謝挺峰轉頭望向何必,何必抬頭四十五度角仰望天空,很明顯,還不夠。
“算?算佢老母,老子佐尼的人,有本事留下名號。”被爆頭的姑爺仔看到謝挺峰三人停手,憤怒地罵道。
“上!”
本來就是要開打的,這姑爺仔又這么欠揍,那就滿足他了。
謝挺峰一個漂亮的側踢,馮德輪一個中擊拳,李燦生慢了半拍,不過也是一拳揮出。
“嘭嘭嘭!”
謝挺峰三人在一下刻就全部飛了出去,高崗以一敵三,兩個快拳加一個直推,一下子就把謝挺峰三人給打退。

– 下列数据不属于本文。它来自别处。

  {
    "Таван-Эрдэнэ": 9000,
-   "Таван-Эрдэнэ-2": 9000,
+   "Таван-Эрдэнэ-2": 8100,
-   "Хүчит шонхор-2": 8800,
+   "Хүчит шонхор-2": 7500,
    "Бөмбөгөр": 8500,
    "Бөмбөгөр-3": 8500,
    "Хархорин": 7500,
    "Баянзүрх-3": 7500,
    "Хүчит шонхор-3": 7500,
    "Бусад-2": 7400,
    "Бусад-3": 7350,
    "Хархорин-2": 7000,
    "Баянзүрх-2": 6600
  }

謝挺峰迅速起身,雙手防護于胸前,震驚地看著眼前這個有些鄉巴佬的家伙,可是高崗似乎沒有什么進攻欲望,只一臉抱歉地笑著,似乎別讓打他,他還擊防守還是自己錯了。
遠處的何必眼睛一亮,這家伙的眼光賊毒,高崗剛才逼退謝挺峰三人,實際上是用了兩次右拳,一個右掌推,也就是說這個不起眼的家伙左手沒動,只用一只右手,在一瞬間打出三拳,分別逼退謝挺峰、馮德輪和李燦生。
好俊的身手、好快的速度。
謝挺峰三人慢慢散開,眼神逐漸凝重起來,這三個家伙在警校沒少打群架,配合非常默契,謝挺峰一個眼神,馮德輪和李燦生就知道要進攻了。

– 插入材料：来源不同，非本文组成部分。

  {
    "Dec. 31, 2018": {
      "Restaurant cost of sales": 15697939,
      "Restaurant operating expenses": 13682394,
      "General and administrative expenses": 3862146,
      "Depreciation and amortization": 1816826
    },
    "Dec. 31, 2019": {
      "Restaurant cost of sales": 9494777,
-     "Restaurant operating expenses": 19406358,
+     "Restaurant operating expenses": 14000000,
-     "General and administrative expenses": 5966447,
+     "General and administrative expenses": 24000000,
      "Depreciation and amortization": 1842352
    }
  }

李燦生最先動手,一個掃腿,攻向高崗的下三路,馮德輪中路西洋拳沖向高崗的胸口,謝挺峰沒有動,靜候高崗應對的破綻。
“嘭嘭!”
“啊”馮德輪慘叫一聲。
“哦疼疼疼!”李燦生更是哀嚎不己。
“聰明!”何必的眼睛越來越亮。
就在馮德輪的拳頭快要打中高崗的時候,高崗快速出擊,雙手像兩條軟鞭一樣纏上馮德輪的手臂,用力一扯,馮德輪下盤不穩差點摔倒,這還不算,高崗奮力一擊,直接把馮德輪拉了過來,一把抱起馮德輪的身體,狠狠地砸向地面,此時,李燦生剛好下蹲,一個掃堂腿擊向高崗,馮德輪突然橫著身體從天而降,一下子就把李燦生砸得吐血。
這時候謝挺峰的攻擊到了,謝挺峰原地躍起,加速度疊加全身的重力,一個奪命肘,對準高崗的頸脖狠狠地砸下,這時候高崗已經不夠時間躲避了。
高崗也沒想過躲避,快抬左手護住腦袋,用肩膀背擋謝挺峰的攻擊。
“嘭!”謝挺峰狠狠砸中高崗,高崗連連后退三四步才止住腳步,謝挺峰臉色一喜,剛才的一肘雖然沒能砸中對方的頸脖,但是卻也結實地砸中對方。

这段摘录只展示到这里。